Global Financial Literacy: The Haves and Have-Nots

A new survey by the S&P organization—the S&P Global FinLit Survey—measured financial literacy across a wide spectrum of countries around the world. More than 150,000 randomly selected individuals in 140 countries were asked to answer five multiple-choice questions regarding investment diversification, the ability of income to stay on par with spending (or vice versa), interest payments and compounding investment returns. If individuals could correctly answer three out of the five questions, they were deemed to be financially literate.

So how did we do? Only 57% of the Americans surveyed were able to correctly answer three out of the five questions.

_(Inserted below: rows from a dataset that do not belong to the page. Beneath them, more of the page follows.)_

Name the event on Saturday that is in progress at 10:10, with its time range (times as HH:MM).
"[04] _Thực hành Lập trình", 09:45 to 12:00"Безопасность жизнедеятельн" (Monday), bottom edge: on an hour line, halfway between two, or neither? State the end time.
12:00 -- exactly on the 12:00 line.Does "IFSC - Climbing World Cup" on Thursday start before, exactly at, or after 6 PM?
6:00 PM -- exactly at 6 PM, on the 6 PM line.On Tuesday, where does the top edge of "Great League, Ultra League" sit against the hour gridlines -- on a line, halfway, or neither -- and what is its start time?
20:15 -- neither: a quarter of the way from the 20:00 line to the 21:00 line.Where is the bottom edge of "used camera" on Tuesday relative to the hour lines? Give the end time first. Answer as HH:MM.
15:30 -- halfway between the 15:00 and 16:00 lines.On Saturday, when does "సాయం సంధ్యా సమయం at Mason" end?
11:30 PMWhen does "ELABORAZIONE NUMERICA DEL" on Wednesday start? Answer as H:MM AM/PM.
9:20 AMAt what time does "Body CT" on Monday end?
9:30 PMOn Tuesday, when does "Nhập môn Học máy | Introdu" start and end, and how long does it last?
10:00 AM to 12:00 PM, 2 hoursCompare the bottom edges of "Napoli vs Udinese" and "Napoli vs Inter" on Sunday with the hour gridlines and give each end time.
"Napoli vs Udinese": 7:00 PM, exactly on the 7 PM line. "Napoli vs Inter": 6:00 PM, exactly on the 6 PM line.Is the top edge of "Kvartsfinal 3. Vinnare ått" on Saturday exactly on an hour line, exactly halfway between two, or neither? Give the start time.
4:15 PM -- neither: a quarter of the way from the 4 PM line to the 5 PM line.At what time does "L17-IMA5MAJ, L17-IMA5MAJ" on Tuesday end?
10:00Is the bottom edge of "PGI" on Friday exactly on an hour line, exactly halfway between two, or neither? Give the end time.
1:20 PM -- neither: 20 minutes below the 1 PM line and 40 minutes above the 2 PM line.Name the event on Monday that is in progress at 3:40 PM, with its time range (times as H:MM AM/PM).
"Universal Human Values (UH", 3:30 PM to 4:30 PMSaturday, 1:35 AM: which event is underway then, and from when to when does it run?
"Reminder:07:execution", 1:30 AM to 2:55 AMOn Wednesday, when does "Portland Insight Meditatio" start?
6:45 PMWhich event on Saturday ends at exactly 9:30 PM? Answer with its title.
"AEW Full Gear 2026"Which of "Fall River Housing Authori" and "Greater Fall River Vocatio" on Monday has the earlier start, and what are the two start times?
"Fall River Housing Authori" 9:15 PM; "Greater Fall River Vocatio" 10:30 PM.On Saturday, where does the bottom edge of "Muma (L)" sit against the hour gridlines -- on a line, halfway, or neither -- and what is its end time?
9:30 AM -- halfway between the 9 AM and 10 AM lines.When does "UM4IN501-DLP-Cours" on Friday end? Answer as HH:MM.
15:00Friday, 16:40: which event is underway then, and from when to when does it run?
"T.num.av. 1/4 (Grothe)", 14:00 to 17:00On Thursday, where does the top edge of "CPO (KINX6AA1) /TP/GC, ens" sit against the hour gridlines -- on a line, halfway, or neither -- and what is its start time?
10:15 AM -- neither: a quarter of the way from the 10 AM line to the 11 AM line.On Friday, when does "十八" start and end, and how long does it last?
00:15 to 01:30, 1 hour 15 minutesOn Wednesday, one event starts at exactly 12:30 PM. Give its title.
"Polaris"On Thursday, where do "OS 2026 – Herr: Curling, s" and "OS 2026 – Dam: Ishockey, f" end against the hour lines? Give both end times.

That puts the U.S. in the upper echelon of nations overall, ranking number 14 behind Finland (#10), Australia (#9), Germany (#8), the Netherlands (#7), the UK (#6), Canada (#5), Israel (#4) and the three top-scoring countries: Sweden, Denmark and Norway—all Scandinavian, which probably means they cheat by actually including financial literacy in their regulator educational curriculum.

Not surprisingly, poorer countries tended to be less financially literate, and the survey found wide discrepancies between adults living in the richest 60% of households in each country vs. those in the poorest 40%. For instance, the U.S. saw a disparity of 64% literate (wealthiest households) vs. 47% (poorest). The conclusion: financial ignorance can carry an invisible lifetime cost.

Does that mean that U.S. policymakers will add a financial literacy curriculum to our nation’s high schools, as a way to increase the prosperity of our overall society? Let’s not hold our breath.